HW# 1 (due by 2nd class;): Email me your name, prefered email address, IM account (if any), major, and year.


HW# 2 (due by 3rd+1 class;): In any programming language of your choice (C prefered), write an NTP client. NTP is Network Time Protocol. Your program sends a UDP packet to the server. The server responds with a similarly formatted UDP packet with the current time. A public ntp server is: pool.ntp.org. This homework is part research part programming. Research part: Find the NTP specification, and determine what the UDP packet format is. Programming Part: Write a program to send the packet and recieve a response. When your program is executed, it will output the current time (recieved from NTP server) to standard output, in ``Wed Sep 24 07:29:23 EDT 2008'' format, (Note that since you're using UDP, not all packets will get through---so you might need to run the program a few times in order to get the correct time). You can lookup the format for the to/from message in ``NTP RFC'' (google for it)---the format is pretty simple. Your program should work similar to the unix utility ``ntptime''. Note that you should not use any "NTP" libraries---this homework is mostly about creating your own UDP packet and sending it via the regular socket API. [hw2 hint].


HW# 3 (due by 4th+1 class;): In any language, build a DNS client. This is similar to HW2 (feel free to reuse the code from hw2). Accept hostname as command line argument. Construct a UDP packet with hostname, and send it to a DNS server. Recieve a UDP packet as response, and display the IP address on standard output. Note, your program must not use any DNS libraries (such as `gethostbyname' functions, etc.). ie: In this homework, you are writing your own DNS library.


HW# 4 (due by 5th class;): In any language, write a program to send email. Do not use any SMTP libraries. (you can use DNS libraries). Given an e-mail address and the email text (read standard input?), your program will figure out what the MX for that e-mail is, and then connect directly to that machine to send the e-mail---all using a standard TCP connection.

HW# 5 (due by 6th class;): In any language, write programs to send a big (~1MB?) file from computer A to computer B using UDP. You will have two programs, a ``client'' (sending file), and ``server'' (recieving file). The client will chop up the file into 1000 byte chunks, package each chunk into a UDP packet, and send them as UDP packets. The server will get the packets, reconstruct them into the file, and save the file to disk. e.g. copy files over the network. Trick is to use UDP: your program needs to ensure packet sequencing and provide for flow control and retransmission (you'll probably want to do this via your own mini-header to each packet).
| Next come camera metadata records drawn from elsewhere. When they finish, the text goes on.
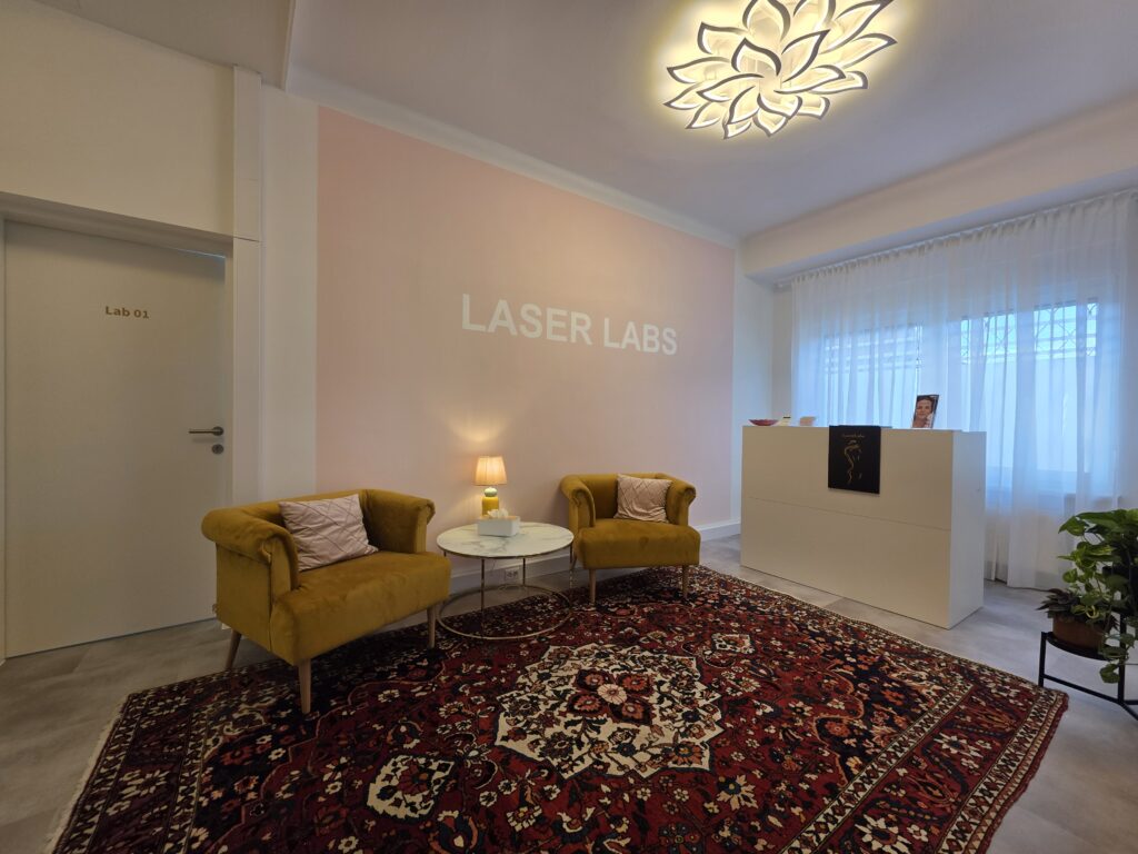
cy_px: 427
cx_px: 569
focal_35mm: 13
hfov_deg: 106.2
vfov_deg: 89.9
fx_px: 427
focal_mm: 2.2
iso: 32
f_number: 1.9
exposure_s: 1/100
HW# 6 (due by Nth class;): In any language, write a program to cut a file into N (parameter) chunks. And another program to accept N-1 chunks of the file, and reconstruct the original file. Note that you cannot just make N copies of the original file---you need to use some sort of error-correction mechanism. e.g. Given 1 gig file, and a parameter N=20, your program will output 20 files, each ~50MB in size. You can erase one of those 50MB files. Call the program to reconstruct the original file, and you should get identical 1gig file back. I recommend using Hamming code, but feel free to invent your own.
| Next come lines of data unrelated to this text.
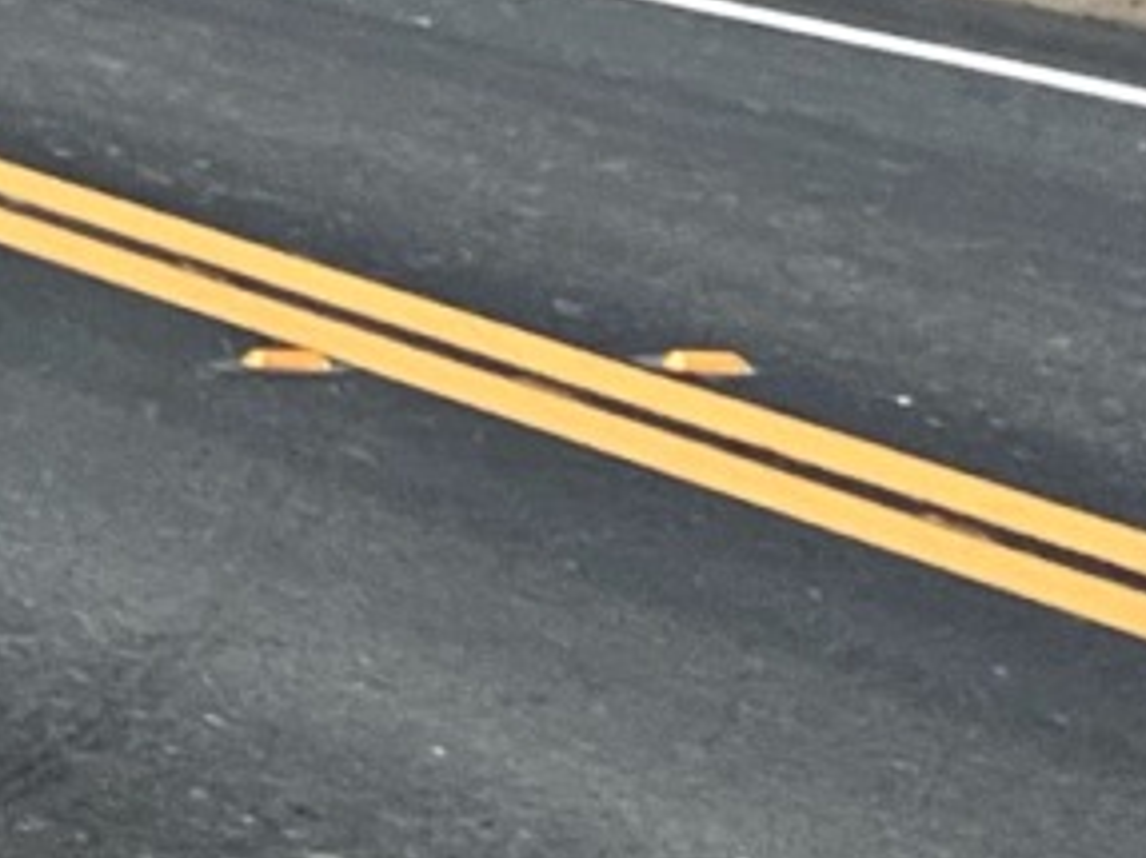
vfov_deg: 5.1
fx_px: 9597
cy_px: -698
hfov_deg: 6.7
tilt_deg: -3.7
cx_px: -551
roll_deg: -0.9
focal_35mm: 290
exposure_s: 1/122
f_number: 2
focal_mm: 6
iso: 50
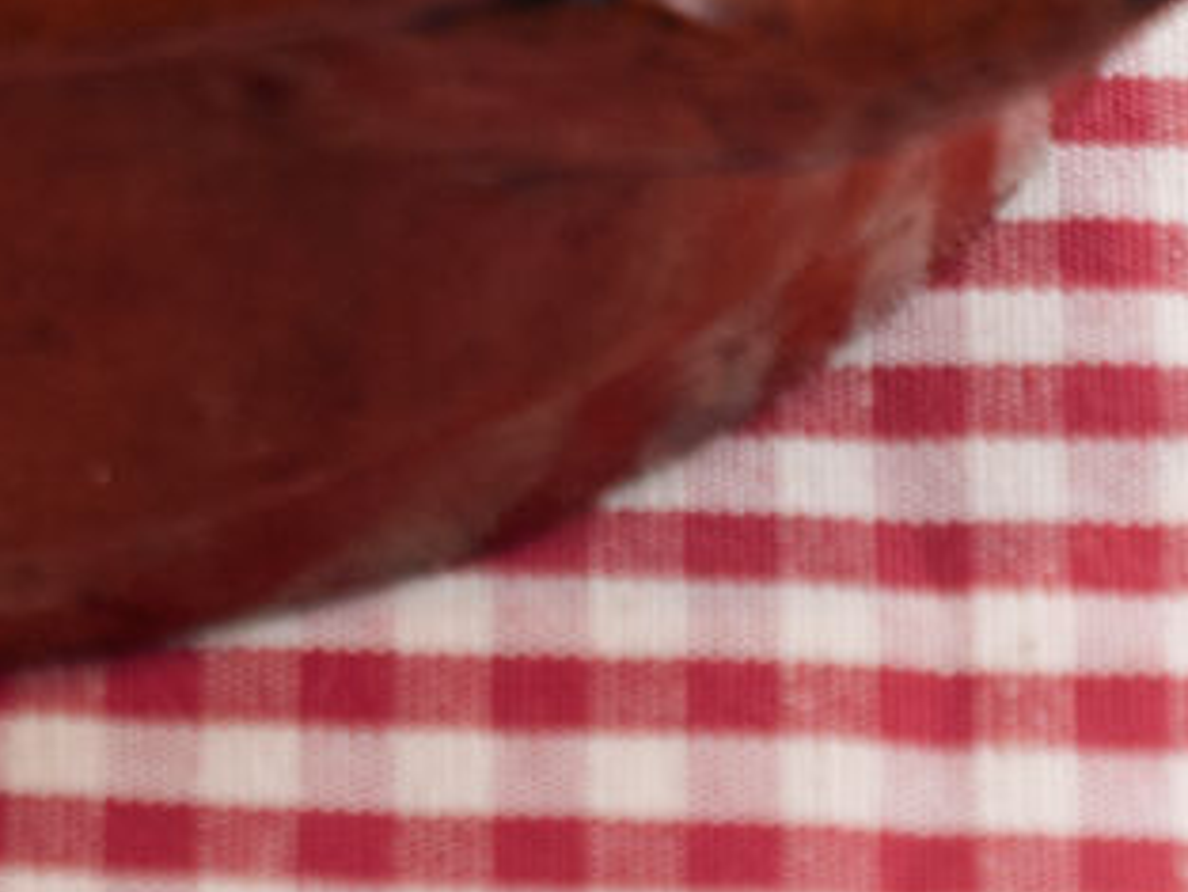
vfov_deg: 2.6
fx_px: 19741
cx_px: -1146
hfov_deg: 3.4
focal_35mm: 575
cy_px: -1180
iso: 320
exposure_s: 1/125
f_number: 4
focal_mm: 60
HW# 7 (due by Nth class;): In any language/tool/utility of your choice (I suggest: bash, tar, gzip, gpg, rsync, scp, perl, etc.): Generate a public/private key pair. Password protect your private key. Write a script to archive your "home" folder into a file (e.g. backup-hostname.20111201.tar.gz), use your public key to encrypt it (e.g. backup-hostname.20111201.tar.gz.gpg), and transfer (sftp, with .ssh key login) the encrypted file along with the password protected private key (and public key) to two different computers (for homework, the two locations can be your computer). Submit the script to do this nightly (script and crontab line, etc.). Optional items: clean up script to run on the two backup computers: leave latest 5 files (ignore timestamp of last 5 days of files), and erase everything else that's older than 5 days (based on update time).